The dearth of usable standards that supply any sort of usable features has long been a cause of complaint for those charged with managing the increasingly complex storage infrastructures deployed in many organisations. Recently, the Storage Networking Industry Association, more conveniently known as SNIA, launched its Bluefin storage management initiative onto the choppy storage seas. Last week, the SNIA announced the long awaited technical completion of the Internet Small Computer System Interconnect (iSCSI) standard.
The term iSCSI has been a subject of much discussion over the last twelve months as the profile of storage management has risen to heights never before witnessed in the sleepy, often overlooked area of computing charged with storing data. Unfortunately, much of the reporting of iSCSI has been left in the hands of marketers who attempted to position the then non-existent standard as the answer to life, the universe and everything, at least in storage. So where does iSCSI fit into the picture?
As many people are aware, SCSI is a long-standing standard that defines the way that components in computers may be fitted together. The use of the words 'Small Computer System' in the acronym gives some indication that SCSI was originally addressed at relatively small computers, desktop PCs and small servers. However, the SCSI standard was effective and has become the mainstay of the majority of disk to computer connections in ever-larger systems.
When it comes to larger, more expensive servers another technology, Fibre Channel, is used to connect storage to servers in both traditional directly attached scenarios and in architectures deploying networked storage (SAN and NAS). Fibre channel systems are fast but complex and are subject to a number of limitations, not least the requirement for staff to be highly trained in this subject area and the management tools that surround it.
The advent of an accepted iSCSI standard (and at the moment it is expected that only a few minor technical changes will occur before iSCSI is ratified) provides a means for organisations to connect storage systems to servers using standard IP protocols and networks as the communications technology.

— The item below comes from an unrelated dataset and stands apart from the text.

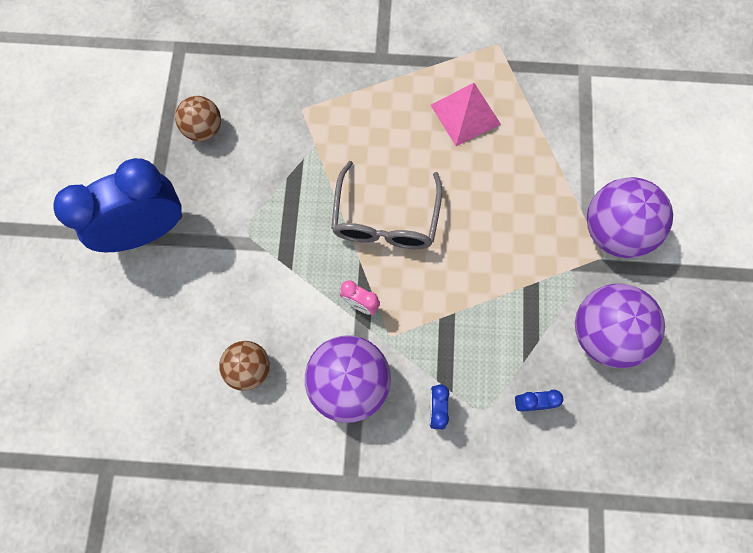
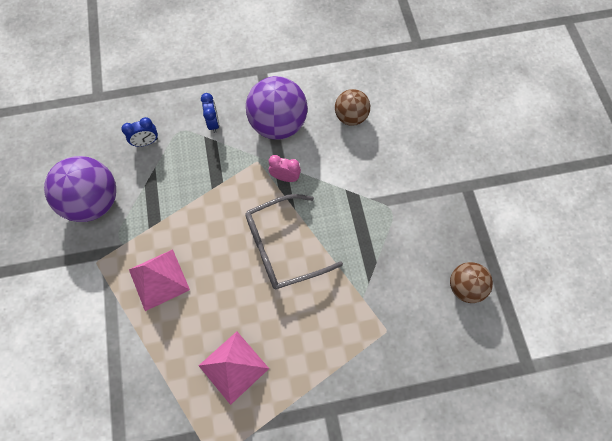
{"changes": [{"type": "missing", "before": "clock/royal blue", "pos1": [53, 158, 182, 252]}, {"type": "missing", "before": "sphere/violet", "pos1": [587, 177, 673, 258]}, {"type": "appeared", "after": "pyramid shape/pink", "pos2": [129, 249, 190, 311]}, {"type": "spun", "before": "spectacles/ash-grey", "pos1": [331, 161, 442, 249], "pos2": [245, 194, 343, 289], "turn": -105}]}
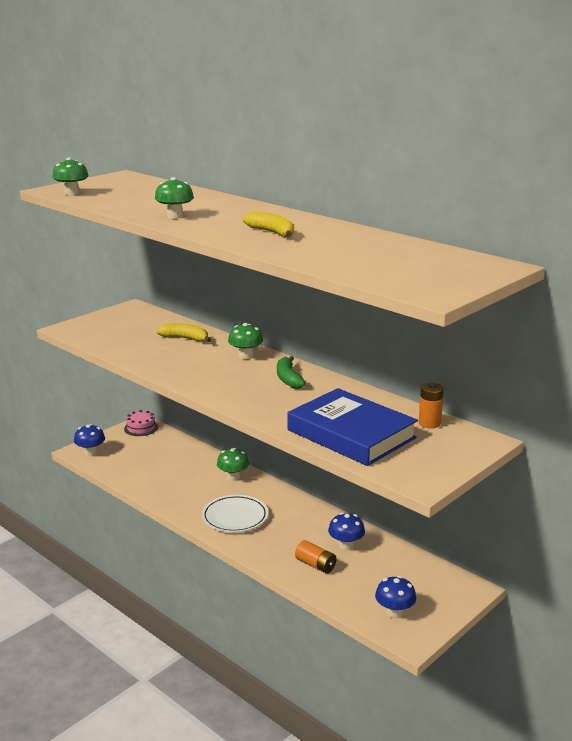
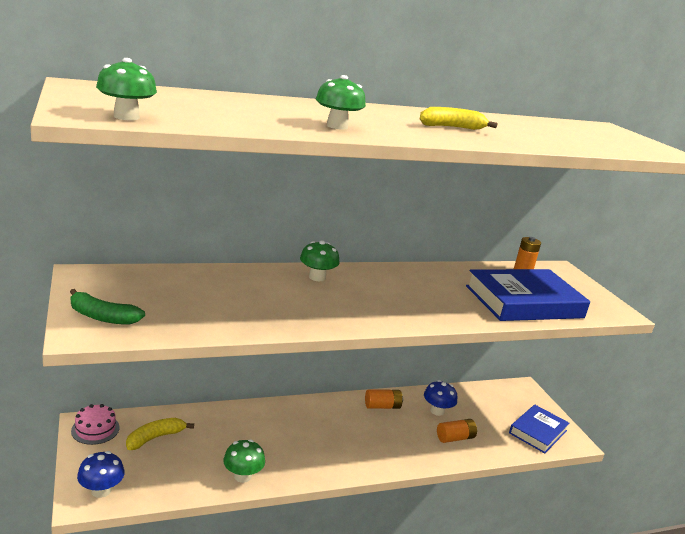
{"changes": [{"type": "missing", "before": "plate/white", "pos1": [202, 495, 268, 533]}, {"type": "appeared", "after": "AA battery/orange-coloured", "pos2": [365, 389, 403, 409]}, {"type": "relocated", "before": "banana/bright yellow", "pos1": [156, 323, 211, 342], "pos2": [126, 418, 194, 450]}, {"type": "relocated", "before": "fungus/emerald", "pos1": [217, 448, 249, 481], "pos2": [223, 439, 265, 483]}, {"type": "relocated", "before": "banana/emerald", "pos1": [277, 356, 306, 389], "pos2": [70, 289, 145, 325]}, {"type": "exchanged", "before": "fungus/royal blue", "after": "hardcover/royal blue", "pos1": [375, 576, 416, 619], "pos2": [509, 405, 570, 453]}]}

The ability to make use of existing network links, and existing management skills, opens up new possibilities for linking storage to servers and should help reduce some of the escalating costs attributed to storage management today.
With an armada of big name storage vendors actively promoting iSCSI, including Cisco, IBM, Emulex, FalconStor and QLogic, it is likely that the standard will quickly find its way into use in appropriate situations. iSCSI is not the answer to every problem but it is a useful addition to have available. It is expected that the vendors will release tools utilising the standard quite rapidly over the course of the next six months. Indeed, some suppliers have been selling iSCSI tools way in advance of the standard being fully defined.